### Task prompt
Below are records to repeat exactly; do not include any pictures.

### Input data
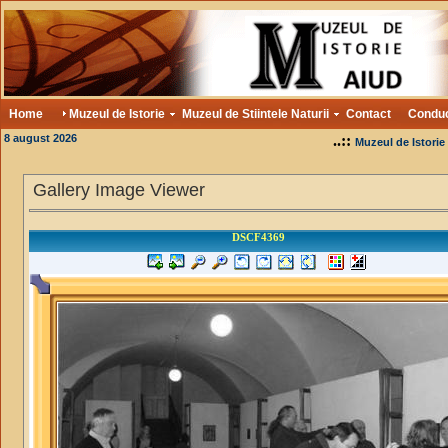
Home
Muzeul de Istorie
Muzeul de Stiintele Naturii
Contact
Condu
8 august 2026
..::
Muzeul de Istorie
Gallery Image Viewer
DSCF4369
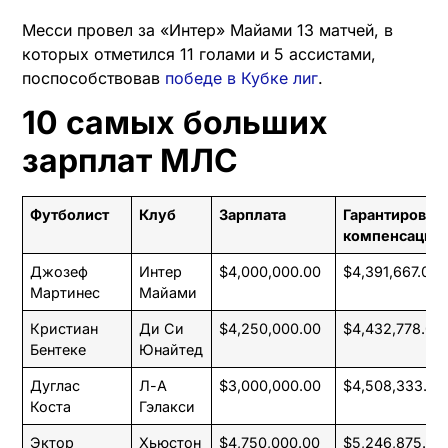
Месси провел за «Интер» Майами 13 матчей, в
которых отметился 11 голами и 5 ассистами,
поспособствовав
победе в Кубке лиг
.
10 самых больших
зарплат МЛС
Футболист
Клуб
Зарплата
Гарантирован
компенсация
Джозеф
Интер
$4,000,000.00
$4,391,667.00
Мартинес
Майами
Кристиан
Ди Си
$4,250,000.00
$4,432,778.00
Бентеке
Юнайтед
Дуглас
Л-А
$3,000,000.00
$4,508,333.00
Коста
Гэлакси
Эктор
Хьюстон
$4,750,000.00
$5,246,875.00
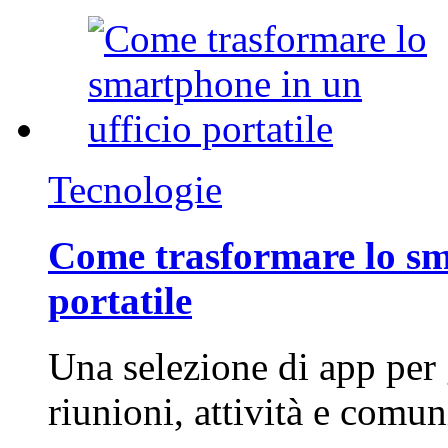
Tecnologie
Come trasformare lo sm
portatile
Una selezione di app per
riunioni, attività e com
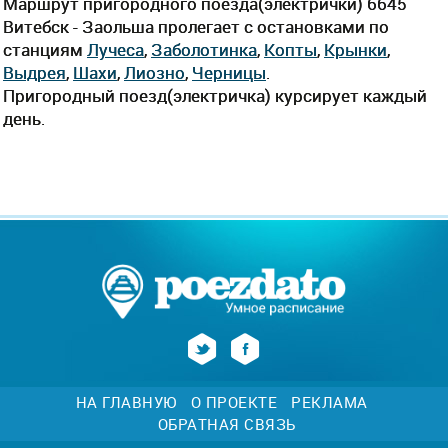
Маршрут пригородного поезда(электрички) 6645
Витебск - Заольша пролегает c остановками по
станциям
Лучеса
,
Заболотинка
,
Копты
,
Крынки
,
Выдрея
,
Шахи
,
Лиозно
,
Черницы
.
Пригородный поезд(электричка) курсирует каждый
день.
НА ГЛАВНУЮ
О ПРОЕКТЕ
РЕКЛАМА
ОБРАТНАЯ СВЯЗЬ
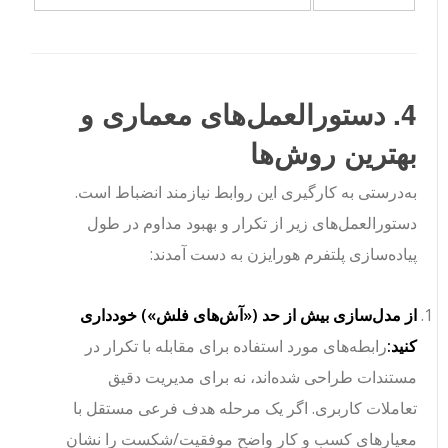
4. دستورالعمل‌های معماری و
بهترین روش‌ها
به‌درستی به کارگیری این روابط نیازمند انضباط است.
دستورالعمل‌های زیر از تکرار و بهبود مداوم در طول
پیاده‌سازی پلتفرم هورایزن به دست آمدند:
از مدل‌سازی بیش از حد («آش‌های فلش») خودداری
کنید:
رابطه‌های مورد استفاده برای مقابله با تکرار در
مستندات طراحی شده‌اند، نه برای مدیریت دقیق
تعاملات کاربری. اگر یک مرحله هدف فرعی مستقل با
معیارهای کسب و کار واضح موفقیت/شکست را نشان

### Written response
Home
Muzeul de Istorie
Muzeul de Stiintele Naturii
Contact
Condu
8 august 2026
..::
Muzeul de Istorie
Gallery Image Viewer
DSCF4369
Месси провел за «Интер» Майами 13 матчей, в
которых отметился 11 голами и 5 ассистами,
поспособствовав
победе в Кубке лиг
.
10 самых больших
зарплат МЛС
Футболист
Клуб
Зарплата
Гарантирован
компенсация
Джозеф
Интер
$4,000,000.00
$4,391,667.00
Мартинес
Майами
Кристиан
Ди Си
$4,250,000.00
$4,432,778.00
Бентеке
Юнайтед
Дуглас
Л-А
$3,000,000.00
$4,508,333.00
Коста
Гэлакси
Эктор
Хьюстон
$4,750,000.00
$5,246,875.00
Tecnologie
Come trasformare lo sm
portatile
Una selezione di app per
riunioni, attività e com
Маршрут пригородного поезда(электрички) 6645
Витебск - Заольша пролегает c остановками по
станциям
Лучеса
,
Заболотинка
,
Копты
,
Крынки
,
Выдрея
,
Шахи
,
Лиозно
,
Черницы
.
Пригородный поезд(электричка) курсирует каждый
день.
НА ГЛАВНУЮ
О ПРОЕКТЕ
РЕКЛАМА
ОБРАТНАЯ СВЯЗЬ
4. دستورالعمل‌های معماری و
بهترین روش‌ها
به‌درستی به کارگیری این روابط نیازمند انضباط است.
دستورالعمل‌های زیر از تکرار و بهبود مداوم در طول
پیاده‌سازی پلتفرم هورایزن به دست آمدند:
از مدل‌سازی بیش از حد («آش‌های فلش») خودداری
کنید:
رابطه‌های مورد استفاده برای مقابله با تکرار در
مستندات طراحی شده‌اند، نه برای مدیریت دقیق
تعاملات کاربری. اگر یک مرحله هدف فرعی مستقل با
معیارهای کسب و کار واضح موفقیت/شکست را نشان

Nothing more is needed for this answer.